Demut war einst eine hohe christliche Tugend. Sie bezeichnete das Verhältnis des demütigen, schwachen Menschen zum allmächtigen Gott hoch über ihm. Im Laufe der Zeit büsste sie ihre Bedeutung ein. Heute führt man diese Tugend in abgeschwächter Form zu Public-Relations-Zwecken recht unverbindlich auf den medialen Boulevards spazieren. Es scheint, dass man eine moralische Haltung simulieren will. Die ideologische Rede von der Demut oszilliert in der Unschärfe von Bedeutungen wie Dankbarkeit, Ergebenheit, Bescheidenheit, Selbsteinschätzung. Ein Vorschlag zur Güte: Wie wäre es, wenn in Politik, Wirtschaft und Sport z.B. einfach nur ein bisschen mehr Anstand eingefordert würde? Dann könnte man sich das pseudomoralische Gerede schenken. Der ehemalige deutsche Politiker Wolfgang Thierse hat auf den Punkt gebracht, was im Konkurrenzkampf Sache ist: «Demütig muss man sein, und wer es ist, spricht im Normalfall nicht darüber.»


Themenbezogene Interessenbindung der Autorin/des Autors

Heinrich Vogler. Geboren 1950 in Basel. Studium der Germanistik, Geschichte und Philosophie der Politik. War Journalist / Redaktor bei Radio DRS und SRF 2 Kultur. Arbeitete als Kultur- sowie jahrelang als Literaturredaktor. Bis zur Pensionierung Ende 2015. War freier Literaturkritiker für Berner Zeitung, Tages-Anzeiger und NZZ.

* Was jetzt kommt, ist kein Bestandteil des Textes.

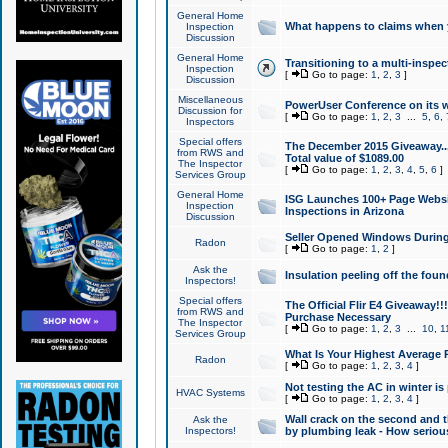
General Home
What happens to claims when
Inspection
Discussion
General Home
Transitioning to a multi-inspec
Inspection
[
Go to page:
1
,
2
,
3
]
Discussion
Miscellaneous
PowerUser Conference on its w
Discussion for
[
Go to page:
1
,
2
,
3
...
5
,
6
,
Inspectors
Special offers
The December 2015 Giveaway...a
from RWS and
Total value of $1089.00
The Inspector
[
Go to page:
1
,
2
,
3
,
4
,
5
,
6
]
Services Group
General Home
ISG Launches 100+ Page Websi
Inspection
Inspections in Arizona
Discussion
Seller Opened Windows Durin
Radon
[
Go to page:
1
,
2
]
Ask the
Insulation peeling off the fou
Inspectors!
Special offers
The Official Flir E4 Giveaway!!
from RWS and
Purchase Necessary
The Inspector
[
Go to page:
1
,
2
,
3
...
10
,
1
Services Group
What Is Your Highest Average
Radon
[
Go to page:
1
,
2
,
3
,
4
]
Not testing the AC in winter is 
HVAC Systems
[
Go to page:
1
,
2
,
3
,
4
]
Wall crack on the second and t
Ask the
Inspectors!
by plumbing leak - How serious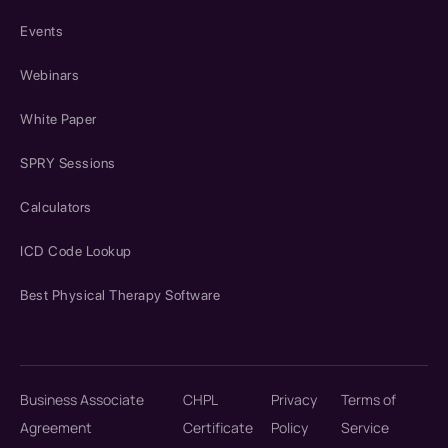
Events
Webinars
White Paper
SPRY Sessions
Calculators
ICD Code Lookup
Best Physical Therapy Software
Business Associate
CHPL
Privacy
Terms of
Agreement
Certificate
Policy
Service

  • Unter «kontertext» schreibt eine externe Gruppe Autorinnen und Autoren über Medien und Politik. Sie greift Beiträge aus Medien auf und widerspricht aus politischen, journalistischen, inhaltlichen oder sprachlichen Gründen. Zur Gruppe gehören u.a. Bernhard Bonjour, Rudolf Bussmann, Silvia Henke, Anna Joss, Mathias Knauer, Guy Krneta, Corina Lanfranchi, Johanna Lier, Alfred Schlienger, Felix Schneider, Linda Stibler, Ariane Tanner, Heini Vogler, Rudolf Walther.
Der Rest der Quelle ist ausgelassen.